Zheng X Long, Vesely Sara K, Cataland Spero R, Coppo Paul, Geldziler Brian, Iorio Alfonso, Matsumoto Masanori, Mustafa Reem A, Pai Menaka, Rock Gail, Russell Lene, Tarawneh Rawan, Valdes Julie, Peyvandi Flora
Department of Pathology and Laboratory Medicine, University of Kansas Medical Center, Kansas City, KS, USA.
Hudson College of Public Health, University of Oklahoma Health Sciences Center, Oklahoma City, OK, USA.
J Thromb Haemost. 2020 Oct;18(10):2496-2502. doi: 10.1111/jth.15010. Epub 2020 Sep 11.
Despite advances in treatment options for thrombotic thrombocytopenic purpura (TTP), there are still limited high quality data to inform clinicians regarding its appropriate treatment.
In June 2018, the ISTH formed a multidisciplinary guideline panel to issue recommendations about treatment of TTP. The panel discussed 12 treatment questions related to immune-mediated TTP (iTTP) and hereditary or congenital TTP (cTTP). The panel used the Grading of Recommendations Assessment, Development, and Evaluation approach, including evidence-to-decision frameworks, to appraise evidence and formulate recommendations.
The panel agreed on 11 recommendations based on evidence ranging from very low to moderate certainty. For first acute episode and relapses of iTTP, the panel made a strong recommendation for adding corticosteroids to therapeutic plasma exchange (TPE) and a conditional recommendation for adding rituximab and caplacizumab. For asymptomatic iTTP with low plasma ADAMTS13 activity, the panel made a conditional recommendation for the use of rituximab outside of pregnancy, but prophylactic TPE during pregnancy. For asymptomatic cTTP, the panel made a strong recommendation for prophylactic plasma infusion during pregnancy, and a conditional recommendation for plasma infusion or a wait and watch approach outside of pregnancy.
The panel's recommendations are based on all the available evidence for the effects of an individual component of various treatment approaches, including suppressing inflammation, blocking platelet clumping, replacing the missing and/or inhibited ADAMTS13, and suppressing the formation of ADAMTS13 autoantibody.

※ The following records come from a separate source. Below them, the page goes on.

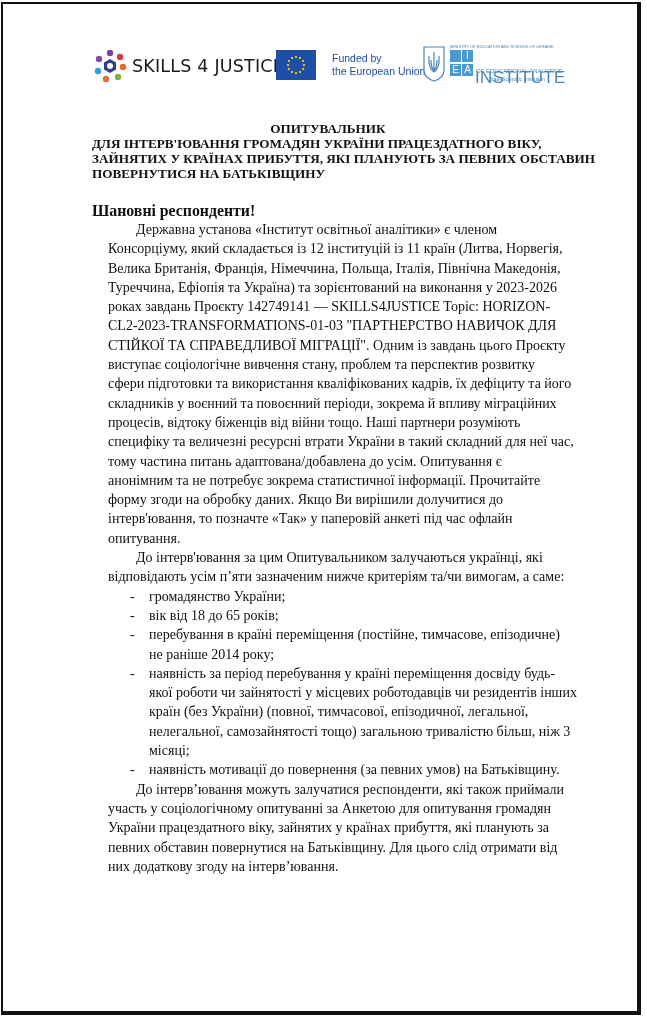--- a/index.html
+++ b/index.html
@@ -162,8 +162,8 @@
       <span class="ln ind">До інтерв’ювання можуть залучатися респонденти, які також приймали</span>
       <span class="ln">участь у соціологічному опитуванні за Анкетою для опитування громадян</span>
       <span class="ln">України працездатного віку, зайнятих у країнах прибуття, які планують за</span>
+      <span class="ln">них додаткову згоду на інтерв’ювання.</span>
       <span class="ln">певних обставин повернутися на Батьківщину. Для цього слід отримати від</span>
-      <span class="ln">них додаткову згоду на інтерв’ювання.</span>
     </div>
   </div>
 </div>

There was insufficient evidence for further comparing different treatment approaches (eg, TPE, corticosteroids, rituximab, and caplacizumab, etc.), for which high quality studies are needed.

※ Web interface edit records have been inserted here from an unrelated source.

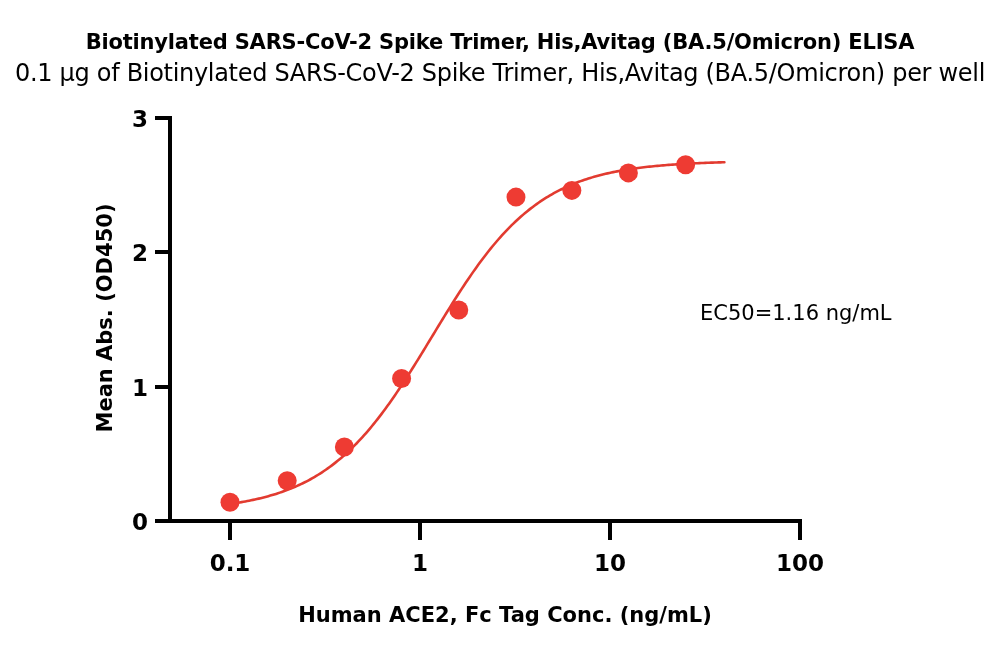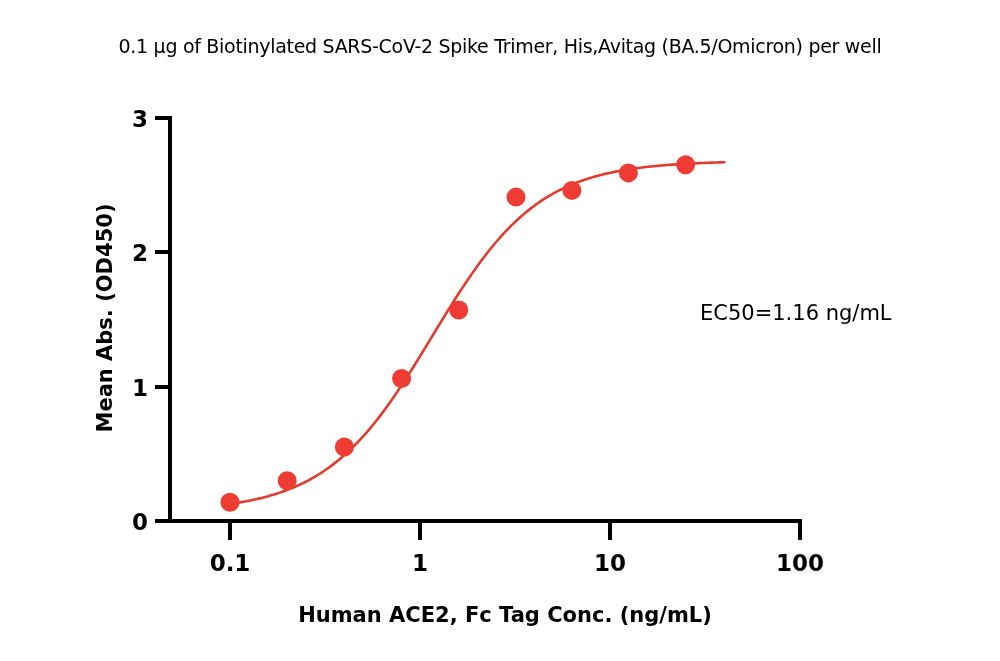--- a/index.html
+++ b/index.html
@@ -93,6 +93,7 @@
 <div id="figure">
 
   <div class="titles">
+    <div id="chart-title">Biotinylated SARS-CoV-2 Spike Trimer, His,Avitag (BA.5/Omicron) ELISA</div>
     <div id="chart-subtitle">0.1 µg of Biotinylated SARS-CoV-2 Spike Trimer, His,Avitag (BA.5/Omicron) per well</div>
   </div>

尽管血栓性血小板减少性紫癜(TTP)的治疗选择有所进展,但仍缺乏高质量数据为临床医生提供关于其恰当治疗的信息。
2018年6月,国际血栓与止血学会(ISTH)成立了一个多学科指南小组,以发布关于TTP治疗的建议。该小组讨论了12个与免疫介导的TTP(iTTP)和遗传性或先天性TTP(cTTP)相关的治疗问题。该小组采用推荐分级评估、制定和评价方法,包括证据到决策框架,来评估证据并制定建议。

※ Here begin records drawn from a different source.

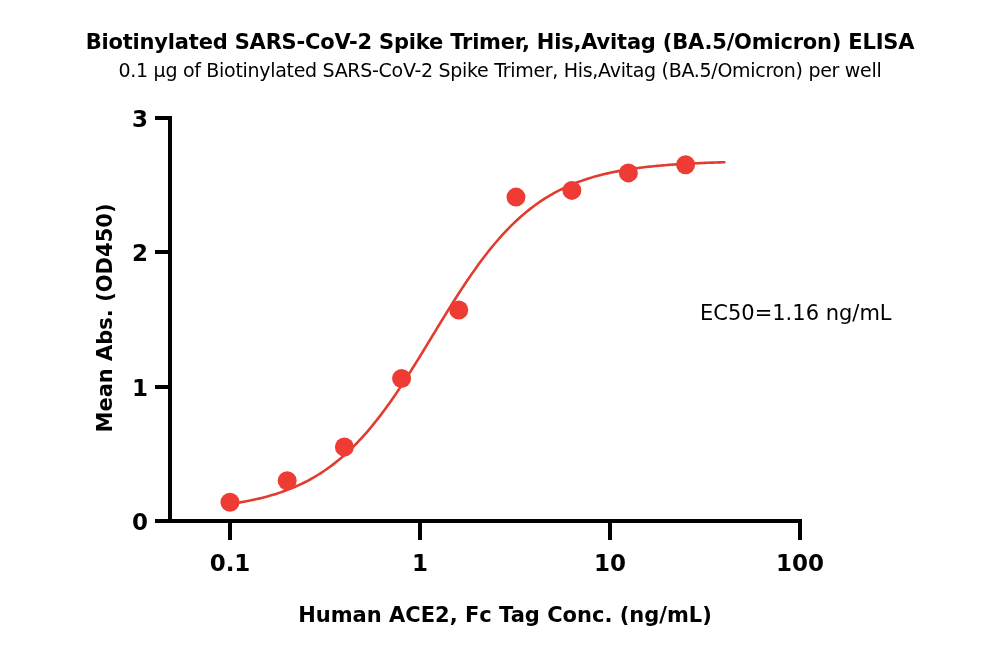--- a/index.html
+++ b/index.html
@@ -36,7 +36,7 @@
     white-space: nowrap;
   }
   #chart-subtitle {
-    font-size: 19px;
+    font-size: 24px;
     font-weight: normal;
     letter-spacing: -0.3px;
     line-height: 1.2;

该小组基于从极低到中等确定性的证据达成了11项建议。对于iTTP的首次急性发作和复发,该小组强烈建议在治疗性血浆置换(TPE)中添加皮质类固醇,并有条件地建议添加利妥昔单抗和卡泊单抗。对于血浆ADAMTS13活性低的无症状iTTP,该小组有条件地建议在非孕期使用利妥昔单抗,但在孕期进行预防性TPE。对于无症状cTTP,该小组强烈建议在孕期进行预防性血浆输注,并有条件地建议在非孕期进行血浆输注或采取观察等待的方法。
该小组的建议基于各种治疗方法中各个组成部分作用的所有现有证据,包括抑制炎症、阻止血小板聚集、替代缺失和/或受抑制的ADAMTS13以及抑制ADAMTS13自身抗体的形成。没有足够的证据进一步比较不同的治疗方法(如TPE、皮质类固醇、利妥昔单抗和卡泊单抗等),为此需要高质量的研究。